Stored items:
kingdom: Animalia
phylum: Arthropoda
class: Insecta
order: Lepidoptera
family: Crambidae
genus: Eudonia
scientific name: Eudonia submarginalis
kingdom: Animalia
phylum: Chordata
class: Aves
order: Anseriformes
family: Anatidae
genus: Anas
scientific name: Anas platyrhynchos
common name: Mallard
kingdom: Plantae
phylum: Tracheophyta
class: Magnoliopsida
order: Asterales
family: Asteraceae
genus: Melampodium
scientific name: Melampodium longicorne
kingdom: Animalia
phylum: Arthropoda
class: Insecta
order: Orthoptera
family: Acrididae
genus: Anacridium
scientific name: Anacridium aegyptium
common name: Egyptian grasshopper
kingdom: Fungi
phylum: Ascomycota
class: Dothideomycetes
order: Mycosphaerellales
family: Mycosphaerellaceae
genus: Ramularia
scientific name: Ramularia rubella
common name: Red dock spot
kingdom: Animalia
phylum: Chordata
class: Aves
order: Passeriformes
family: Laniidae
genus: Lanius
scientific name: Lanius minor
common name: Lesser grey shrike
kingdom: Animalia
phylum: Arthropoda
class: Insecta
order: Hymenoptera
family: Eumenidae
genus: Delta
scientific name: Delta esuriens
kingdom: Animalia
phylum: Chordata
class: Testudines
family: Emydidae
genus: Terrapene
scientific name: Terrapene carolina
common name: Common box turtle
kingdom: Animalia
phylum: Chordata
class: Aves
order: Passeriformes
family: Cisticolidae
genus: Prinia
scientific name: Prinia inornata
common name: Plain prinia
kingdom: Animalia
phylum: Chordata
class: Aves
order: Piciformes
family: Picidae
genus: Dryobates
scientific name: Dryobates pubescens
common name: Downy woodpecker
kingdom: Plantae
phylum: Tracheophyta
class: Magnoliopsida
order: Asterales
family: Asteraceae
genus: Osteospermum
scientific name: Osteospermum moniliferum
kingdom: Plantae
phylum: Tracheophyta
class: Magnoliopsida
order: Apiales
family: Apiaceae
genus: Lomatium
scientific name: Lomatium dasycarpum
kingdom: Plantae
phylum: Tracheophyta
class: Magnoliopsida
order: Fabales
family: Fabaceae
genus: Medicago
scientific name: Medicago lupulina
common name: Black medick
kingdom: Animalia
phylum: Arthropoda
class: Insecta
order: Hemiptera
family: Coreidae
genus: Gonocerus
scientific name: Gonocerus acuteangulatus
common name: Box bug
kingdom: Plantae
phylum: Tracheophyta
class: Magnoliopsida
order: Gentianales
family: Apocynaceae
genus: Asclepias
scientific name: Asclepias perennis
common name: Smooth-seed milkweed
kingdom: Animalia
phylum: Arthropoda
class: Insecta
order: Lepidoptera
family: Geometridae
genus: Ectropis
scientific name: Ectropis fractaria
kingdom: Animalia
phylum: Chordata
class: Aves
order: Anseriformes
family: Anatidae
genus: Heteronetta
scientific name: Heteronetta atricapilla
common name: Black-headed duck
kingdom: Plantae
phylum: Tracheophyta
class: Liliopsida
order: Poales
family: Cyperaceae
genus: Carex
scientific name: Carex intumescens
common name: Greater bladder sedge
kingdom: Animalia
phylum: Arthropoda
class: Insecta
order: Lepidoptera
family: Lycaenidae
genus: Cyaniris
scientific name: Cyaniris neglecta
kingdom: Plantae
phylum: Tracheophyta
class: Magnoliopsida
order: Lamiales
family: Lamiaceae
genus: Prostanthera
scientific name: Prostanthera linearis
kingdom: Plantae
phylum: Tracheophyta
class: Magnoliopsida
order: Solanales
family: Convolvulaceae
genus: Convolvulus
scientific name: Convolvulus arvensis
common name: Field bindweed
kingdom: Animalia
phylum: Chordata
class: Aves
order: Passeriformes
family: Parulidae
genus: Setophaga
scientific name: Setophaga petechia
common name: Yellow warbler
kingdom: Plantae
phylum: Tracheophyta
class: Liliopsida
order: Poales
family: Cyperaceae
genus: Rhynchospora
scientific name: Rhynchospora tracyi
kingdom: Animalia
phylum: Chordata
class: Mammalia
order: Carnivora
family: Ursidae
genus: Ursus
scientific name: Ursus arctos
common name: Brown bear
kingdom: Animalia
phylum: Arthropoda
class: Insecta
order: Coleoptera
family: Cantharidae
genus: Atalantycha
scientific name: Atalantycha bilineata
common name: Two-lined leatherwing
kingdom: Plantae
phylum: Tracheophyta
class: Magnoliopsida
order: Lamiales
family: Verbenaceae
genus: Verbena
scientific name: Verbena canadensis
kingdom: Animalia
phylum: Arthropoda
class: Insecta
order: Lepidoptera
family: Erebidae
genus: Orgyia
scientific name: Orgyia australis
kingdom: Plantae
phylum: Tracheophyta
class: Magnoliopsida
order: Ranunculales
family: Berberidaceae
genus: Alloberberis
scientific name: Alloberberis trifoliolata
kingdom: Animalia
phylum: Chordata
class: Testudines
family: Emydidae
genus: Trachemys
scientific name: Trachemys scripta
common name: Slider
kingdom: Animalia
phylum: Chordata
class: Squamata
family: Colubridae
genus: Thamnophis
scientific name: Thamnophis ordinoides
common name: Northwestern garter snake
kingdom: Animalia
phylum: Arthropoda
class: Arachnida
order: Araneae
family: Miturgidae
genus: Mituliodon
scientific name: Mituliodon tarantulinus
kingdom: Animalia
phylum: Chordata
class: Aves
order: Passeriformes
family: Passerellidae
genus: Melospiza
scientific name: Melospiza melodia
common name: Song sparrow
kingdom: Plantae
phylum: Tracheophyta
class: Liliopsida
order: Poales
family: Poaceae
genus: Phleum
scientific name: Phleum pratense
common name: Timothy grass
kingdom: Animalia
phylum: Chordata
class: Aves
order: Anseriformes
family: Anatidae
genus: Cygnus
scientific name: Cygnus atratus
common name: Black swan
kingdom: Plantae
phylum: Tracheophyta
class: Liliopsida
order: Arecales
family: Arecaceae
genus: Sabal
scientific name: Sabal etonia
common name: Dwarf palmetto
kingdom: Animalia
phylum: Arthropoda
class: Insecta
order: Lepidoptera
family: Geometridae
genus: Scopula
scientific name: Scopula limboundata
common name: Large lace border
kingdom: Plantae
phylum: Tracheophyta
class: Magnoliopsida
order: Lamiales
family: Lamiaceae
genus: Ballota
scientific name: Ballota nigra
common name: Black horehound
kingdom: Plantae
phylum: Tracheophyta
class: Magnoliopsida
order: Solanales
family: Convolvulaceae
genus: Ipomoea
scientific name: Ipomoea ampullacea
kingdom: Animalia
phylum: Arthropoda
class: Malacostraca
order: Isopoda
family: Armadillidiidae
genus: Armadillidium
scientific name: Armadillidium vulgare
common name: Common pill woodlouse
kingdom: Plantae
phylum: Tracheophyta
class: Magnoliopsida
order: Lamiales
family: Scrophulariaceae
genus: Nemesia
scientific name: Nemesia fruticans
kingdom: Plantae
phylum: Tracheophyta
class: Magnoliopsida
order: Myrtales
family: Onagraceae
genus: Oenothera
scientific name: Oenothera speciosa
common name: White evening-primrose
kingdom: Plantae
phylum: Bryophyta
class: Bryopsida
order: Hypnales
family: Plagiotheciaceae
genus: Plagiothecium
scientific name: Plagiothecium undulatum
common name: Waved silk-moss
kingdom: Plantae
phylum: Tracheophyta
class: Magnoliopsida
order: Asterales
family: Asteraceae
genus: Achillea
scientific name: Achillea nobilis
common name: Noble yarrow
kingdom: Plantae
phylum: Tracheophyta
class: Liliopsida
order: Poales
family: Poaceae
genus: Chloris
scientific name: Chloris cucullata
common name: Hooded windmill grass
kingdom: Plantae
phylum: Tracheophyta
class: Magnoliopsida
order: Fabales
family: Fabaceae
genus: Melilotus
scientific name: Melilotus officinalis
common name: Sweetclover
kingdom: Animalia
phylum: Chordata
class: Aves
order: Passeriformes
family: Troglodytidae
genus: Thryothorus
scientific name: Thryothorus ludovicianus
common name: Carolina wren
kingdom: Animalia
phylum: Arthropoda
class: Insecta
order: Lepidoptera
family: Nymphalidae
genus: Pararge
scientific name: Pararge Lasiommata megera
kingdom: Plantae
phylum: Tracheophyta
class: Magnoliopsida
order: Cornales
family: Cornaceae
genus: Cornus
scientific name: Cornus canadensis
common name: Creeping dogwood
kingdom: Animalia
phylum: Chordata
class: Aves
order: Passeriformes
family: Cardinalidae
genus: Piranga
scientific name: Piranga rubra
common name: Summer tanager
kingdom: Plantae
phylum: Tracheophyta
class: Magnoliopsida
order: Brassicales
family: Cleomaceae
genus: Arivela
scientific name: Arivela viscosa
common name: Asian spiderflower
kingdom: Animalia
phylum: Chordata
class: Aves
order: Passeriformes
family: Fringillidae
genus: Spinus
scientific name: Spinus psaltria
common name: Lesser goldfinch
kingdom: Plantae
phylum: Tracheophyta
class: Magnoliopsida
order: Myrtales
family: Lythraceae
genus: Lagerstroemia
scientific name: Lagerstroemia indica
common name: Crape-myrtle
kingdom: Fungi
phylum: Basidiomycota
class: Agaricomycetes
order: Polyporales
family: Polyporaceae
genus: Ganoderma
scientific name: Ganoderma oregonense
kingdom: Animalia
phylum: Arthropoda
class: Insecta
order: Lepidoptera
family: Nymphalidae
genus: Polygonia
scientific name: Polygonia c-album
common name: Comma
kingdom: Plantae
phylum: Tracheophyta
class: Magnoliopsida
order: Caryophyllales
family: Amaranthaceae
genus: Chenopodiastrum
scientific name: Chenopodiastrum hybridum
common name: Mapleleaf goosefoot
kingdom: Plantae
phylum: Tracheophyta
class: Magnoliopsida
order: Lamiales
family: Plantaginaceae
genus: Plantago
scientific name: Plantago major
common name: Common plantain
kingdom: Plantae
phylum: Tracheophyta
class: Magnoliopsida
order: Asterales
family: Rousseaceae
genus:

WRITTEN REQUEST:
Convert the data, starting with its first line and going on through the line with "scientific name: Delta esuriens", into a JSON list of strings with one string for each line, leaving out any blank lines.

RESPONSE:
[
  "kingdom: Animalia",
  "phylum: Arthropoda",
  "class: Insecta",
  "order: Lepidoptera",
  "family: Crambidae",
  "genus: Eudonia",
  "scientific name: Eudonia submarginalis",
  "kingdom: Animalia",
  "phylum: Chordata",
  "class: Aves",
  "order: Anseriformes",
  "family: Anatidae",
  "genus: Anas",
  "scientific name: Anas platyrhynchos",
  "common name: Mallard",
  "kingdom: Plantae",
  "phylum: Tracheophyta",
  "class: Magnoliopsida",
  "order: Asterales",
  "family: Asteraceae",
  "genus: Melampodium",
  "scientific name: Melampodium longicorne",
  "kingdom: Animalia",
  "phylum: Arthropoda",
  "class: Insecta",
  "order: Orthoptera",
  "family: Acrididae",
  "genus: Anacridium",
  "scientific name: Anacridium aegyptium",
  "common name: Egyptian grasshopper",
  "kingdom: Fungi",
  "phylum: Ascomycota",
  "class: Dothideomycetes",
  "order: Mycosphaerellales",
  "family: Mycosphaerellaceae",
  "genus: Ramularia",
  "scientific name: Ramularia rubella",
  "common name: Red dock spot",
  "kingdom: Animalia",
  "phylum: Chordata",
  "class: Aves",
  "order: Passeriformes",
  "family: Laniidae",
  "genus: Lanius",
  "scientific name: Lanius minor",
  "common name: Lesser grey shrike",
  "kingdom: Animalia",
  "phylum: Arthropoda",
  "class: Insecta",
  "order: Hymenoptera",
  "family: Eumenidae",
  "genus: Delta",
  "scientific name: Delta esuriens"
]